The opera, Anna Bolena, is one of three that Donizetti wrote based on English Tudor history: Roberto Devereux (the assumed lover of Elizabeth I) and Maria Stuarda (about Mary, Queen of Scots) are the other two. The main characters of these operas are referred to as the “Three Donizetti Queens.”
The story of Anne Boleyn provides us with a real life tragedy that outdoes many a fictional plot. The opera opens with Anna as the unhappy, ignored wife of Henry VIII. She knows how important it is to give Henry a male heir as soon as possible; but in the three years they have been married, she has had only one daughter (the future Elizabeth I) and several miscarriages.
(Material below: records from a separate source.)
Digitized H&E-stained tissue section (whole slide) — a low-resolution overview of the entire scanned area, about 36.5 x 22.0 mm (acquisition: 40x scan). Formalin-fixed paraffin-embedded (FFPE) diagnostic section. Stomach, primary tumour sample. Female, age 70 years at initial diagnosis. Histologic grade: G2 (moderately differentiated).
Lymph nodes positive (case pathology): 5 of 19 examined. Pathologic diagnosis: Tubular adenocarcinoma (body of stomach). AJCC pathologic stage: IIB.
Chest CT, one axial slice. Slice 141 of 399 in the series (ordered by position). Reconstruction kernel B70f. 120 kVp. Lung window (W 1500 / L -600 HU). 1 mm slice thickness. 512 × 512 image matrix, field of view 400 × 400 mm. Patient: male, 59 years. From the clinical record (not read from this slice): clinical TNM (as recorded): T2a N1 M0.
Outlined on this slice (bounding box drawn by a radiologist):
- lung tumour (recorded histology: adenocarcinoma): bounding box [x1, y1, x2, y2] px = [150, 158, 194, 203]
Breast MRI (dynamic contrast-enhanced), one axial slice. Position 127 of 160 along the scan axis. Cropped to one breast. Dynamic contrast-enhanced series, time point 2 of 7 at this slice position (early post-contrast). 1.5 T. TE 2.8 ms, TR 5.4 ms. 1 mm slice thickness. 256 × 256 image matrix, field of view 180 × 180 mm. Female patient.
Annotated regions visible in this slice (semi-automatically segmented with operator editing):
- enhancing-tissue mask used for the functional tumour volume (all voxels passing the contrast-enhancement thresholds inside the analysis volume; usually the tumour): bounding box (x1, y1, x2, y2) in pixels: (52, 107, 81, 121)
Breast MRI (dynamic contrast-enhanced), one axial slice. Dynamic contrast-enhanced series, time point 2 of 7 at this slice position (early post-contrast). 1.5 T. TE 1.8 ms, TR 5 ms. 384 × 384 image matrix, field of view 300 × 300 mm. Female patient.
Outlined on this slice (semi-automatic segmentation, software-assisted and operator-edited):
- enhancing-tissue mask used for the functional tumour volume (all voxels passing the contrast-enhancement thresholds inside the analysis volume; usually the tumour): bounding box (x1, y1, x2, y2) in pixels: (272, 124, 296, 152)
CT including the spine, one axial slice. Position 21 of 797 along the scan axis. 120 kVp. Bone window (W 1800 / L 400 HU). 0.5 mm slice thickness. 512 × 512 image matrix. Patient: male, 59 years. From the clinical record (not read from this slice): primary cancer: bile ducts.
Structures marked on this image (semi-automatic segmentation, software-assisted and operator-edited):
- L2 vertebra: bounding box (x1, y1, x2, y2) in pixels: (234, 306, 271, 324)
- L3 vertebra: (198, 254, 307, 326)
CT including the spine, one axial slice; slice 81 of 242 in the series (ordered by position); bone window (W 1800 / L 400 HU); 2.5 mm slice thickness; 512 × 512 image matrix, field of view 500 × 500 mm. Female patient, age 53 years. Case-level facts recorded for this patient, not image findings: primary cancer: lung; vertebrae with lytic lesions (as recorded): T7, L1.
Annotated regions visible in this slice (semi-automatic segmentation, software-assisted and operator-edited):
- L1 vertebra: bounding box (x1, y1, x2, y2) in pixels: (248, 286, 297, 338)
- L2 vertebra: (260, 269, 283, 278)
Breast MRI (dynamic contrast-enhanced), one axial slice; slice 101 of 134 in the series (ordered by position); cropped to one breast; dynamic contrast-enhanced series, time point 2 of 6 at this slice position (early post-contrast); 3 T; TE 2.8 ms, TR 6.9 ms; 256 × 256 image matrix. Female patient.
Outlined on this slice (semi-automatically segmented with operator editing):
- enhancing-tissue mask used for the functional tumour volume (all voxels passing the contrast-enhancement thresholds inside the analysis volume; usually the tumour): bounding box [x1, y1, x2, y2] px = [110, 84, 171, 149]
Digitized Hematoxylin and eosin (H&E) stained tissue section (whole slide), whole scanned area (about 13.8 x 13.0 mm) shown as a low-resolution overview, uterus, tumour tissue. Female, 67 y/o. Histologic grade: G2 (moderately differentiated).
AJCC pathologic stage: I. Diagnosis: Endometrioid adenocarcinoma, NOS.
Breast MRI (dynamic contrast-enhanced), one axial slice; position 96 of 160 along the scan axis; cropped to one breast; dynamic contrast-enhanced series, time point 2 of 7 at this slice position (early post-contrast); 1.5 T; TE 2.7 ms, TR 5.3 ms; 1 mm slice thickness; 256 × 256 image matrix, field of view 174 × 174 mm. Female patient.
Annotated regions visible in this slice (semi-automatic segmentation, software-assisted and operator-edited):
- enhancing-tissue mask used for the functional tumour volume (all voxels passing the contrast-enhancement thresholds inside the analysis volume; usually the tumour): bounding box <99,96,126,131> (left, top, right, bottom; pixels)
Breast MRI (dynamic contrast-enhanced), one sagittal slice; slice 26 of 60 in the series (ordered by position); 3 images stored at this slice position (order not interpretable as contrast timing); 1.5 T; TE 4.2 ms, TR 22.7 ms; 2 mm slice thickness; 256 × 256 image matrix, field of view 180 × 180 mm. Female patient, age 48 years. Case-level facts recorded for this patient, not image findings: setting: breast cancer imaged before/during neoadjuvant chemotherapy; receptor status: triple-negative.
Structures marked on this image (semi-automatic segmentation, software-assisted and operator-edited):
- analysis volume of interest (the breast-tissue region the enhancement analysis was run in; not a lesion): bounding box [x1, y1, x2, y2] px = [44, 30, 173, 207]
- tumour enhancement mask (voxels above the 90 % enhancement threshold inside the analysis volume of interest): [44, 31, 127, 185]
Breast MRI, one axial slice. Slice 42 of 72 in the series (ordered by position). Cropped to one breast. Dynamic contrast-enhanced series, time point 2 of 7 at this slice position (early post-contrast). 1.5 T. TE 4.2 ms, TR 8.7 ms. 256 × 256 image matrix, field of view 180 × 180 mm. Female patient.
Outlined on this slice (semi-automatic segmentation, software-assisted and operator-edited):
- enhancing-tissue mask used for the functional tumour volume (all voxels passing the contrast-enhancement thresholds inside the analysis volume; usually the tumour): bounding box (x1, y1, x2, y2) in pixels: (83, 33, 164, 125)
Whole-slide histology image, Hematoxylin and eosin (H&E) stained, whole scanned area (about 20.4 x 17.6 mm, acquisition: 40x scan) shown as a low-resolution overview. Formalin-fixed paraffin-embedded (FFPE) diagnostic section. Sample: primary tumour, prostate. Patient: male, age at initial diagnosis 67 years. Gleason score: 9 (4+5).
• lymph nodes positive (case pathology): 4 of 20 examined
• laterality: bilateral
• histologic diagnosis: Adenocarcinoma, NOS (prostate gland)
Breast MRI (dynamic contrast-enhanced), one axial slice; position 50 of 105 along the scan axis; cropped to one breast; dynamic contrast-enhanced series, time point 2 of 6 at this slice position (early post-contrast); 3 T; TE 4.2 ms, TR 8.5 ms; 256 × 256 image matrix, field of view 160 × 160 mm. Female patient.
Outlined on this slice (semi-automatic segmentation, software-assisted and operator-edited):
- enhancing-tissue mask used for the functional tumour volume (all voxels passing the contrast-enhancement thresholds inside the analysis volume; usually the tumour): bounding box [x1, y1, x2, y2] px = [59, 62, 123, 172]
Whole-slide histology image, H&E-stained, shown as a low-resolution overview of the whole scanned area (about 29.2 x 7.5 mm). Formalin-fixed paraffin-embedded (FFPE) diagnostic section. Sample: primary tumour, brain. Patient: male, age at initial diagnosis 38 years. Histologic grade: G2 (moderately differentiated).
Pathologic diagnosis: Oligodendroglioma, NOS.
Soon she learns the king has transferred his affection to one of her ladies-in-waiting, Jane Seymour.
In 1830 Anna Bolena was Gaetano Donizetti’s first opera to be a major hit, even though he had already written some 30-odd other operas. It succeeded with its beautifully melodious bel canto tunes, its many lovely duets, and the extraordinary sextet at the end of Act I.
Il Trovatore is a perennial audience favorite. It has a convoluted plot, as do many operas, and familiar tunes that are often used in today’s advertising world.
The Count di Luna and Manrico, the troubadour, both love Leonora. She favors Manrico with his midnight serenades. The gypsy Azucena and the di Luna family seek revenge from each other over an incident in the past, which centers on a lost baby brother of the Count. Each of these elements affects the others as the past haunts the present.
The setting is medieval Spain where jousting, dueling, gypsy camps and burning heretics at the stake are all a part of everyday life.
Verdi was in his prolific prime when he composed his gem. The music is as good as anything he (or anyone else) ever wrote. The dramatic impact of this surprising story, wedded to Verdi’s incomparable score, gives us an indelible night at the opera.